Sending Webmentions with Craft

Jason Garber, Former Senior Web Developer

Article Category: #Code

Posted on

Last September, while in Brighton for dConstruct, I attended the second annual IndieWebCampUK, a two-day gathering of web developers focused on building IndieWeb tools.

If you're unfamiliar with the IndieWeb movement, its guiding principle is that you should own your data. In practical terms, this amounts to publishing content on a website at a domain that you own (instead of, say, posting all of your photos to a service like Facebook). Surrounding that principle are a variety of other ideas and tools being created by some amazing people (including Tantek Çelik, Aaron Parecki, Amber Case, and others).

IndieWebCampUK rekindled my desire to publish on my own website and build tools that would help others do the same.

Of all the IndieWeb building blocks being worked on, webmention caught my attention the most. From the wiki:

Webmention is a simple way to notify any URL when you link to it on your site. From the receiver's perspective, it's a way to request notifications when other sites link to it. Webmention is a modern update to Pingback, using only HTTP and x-www-urlencoded content rather than XML-RPC requests.

The power of webmention is its simplicity. Unlike sending Pingbacks with XML-RPC, sending a webmention can be as simple as using cURL on the command line to POST to a URL (as shown in this example). Very cool and relatively easy.

In the months since IndieWebCampUK, I've been trying to figure out how to best contribute to webmention. Which brings us to…

Webmention Client Plugin for Craft CMS

With some help from Trevor, I've just released version 1.0.0 of a webmention client that adds the ability to send webmentions from Craft. Installation and setup is really easy and is detailed in the project README on GitHub.
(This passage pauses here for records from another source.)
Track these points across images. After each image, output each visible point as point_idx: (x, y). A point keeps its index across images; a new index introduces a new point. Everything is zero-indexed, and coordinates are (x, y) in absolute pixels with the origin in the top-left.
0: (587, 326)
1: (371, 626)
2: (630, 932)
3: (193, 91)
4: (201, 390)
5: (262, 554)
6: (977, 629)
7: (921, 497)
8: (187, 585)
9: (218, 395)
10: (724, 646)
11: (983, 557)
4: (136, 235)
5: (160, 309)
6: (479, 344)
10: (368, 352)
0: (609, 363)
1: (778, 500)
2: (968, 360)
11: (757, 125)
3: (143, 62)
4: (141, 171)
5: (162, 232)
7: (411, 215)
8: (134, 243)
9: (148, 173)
For the initial release, the plugin makes available a new "Webmention (targets)" Field Type that can be added to any of your site's Field Layouts. When saving an entry with a webmention field, the plugin will ping each target supplied, looking for a webmention endpoint. If an endpoint is found, then the endpoint, target, and source (the Craft entry's URL) are stored in a queue for processing. Once the queue is ready to be processed, a background task kicks off and sends webmentions to the appropriate websites.

That's it! Your Craft-powered site is now sending webmentions.

Issues, Updates, etc.

I spent some time looking through the FAQs, Issues, and Brainstorming sections of the Webmention wiki page and I think the Craft plugin handles most of the primary use cases. There are some things I'd like to do better in future versions, though:

  • Send a webmention when a URL is removed from the list of targets.
  • Have the plugin crawl an entry's body field(s) for URLs to ping.

The latter item would involve a lot of heavy lifting and some potentially tricky UI, but I'm hoping to tackle that down the line. In the mean time, give the plugin a try let me know if you run into any problems or have any feature suggestions.

In true IndieWeb fashion, I've published this on my own website first and syndicated it here.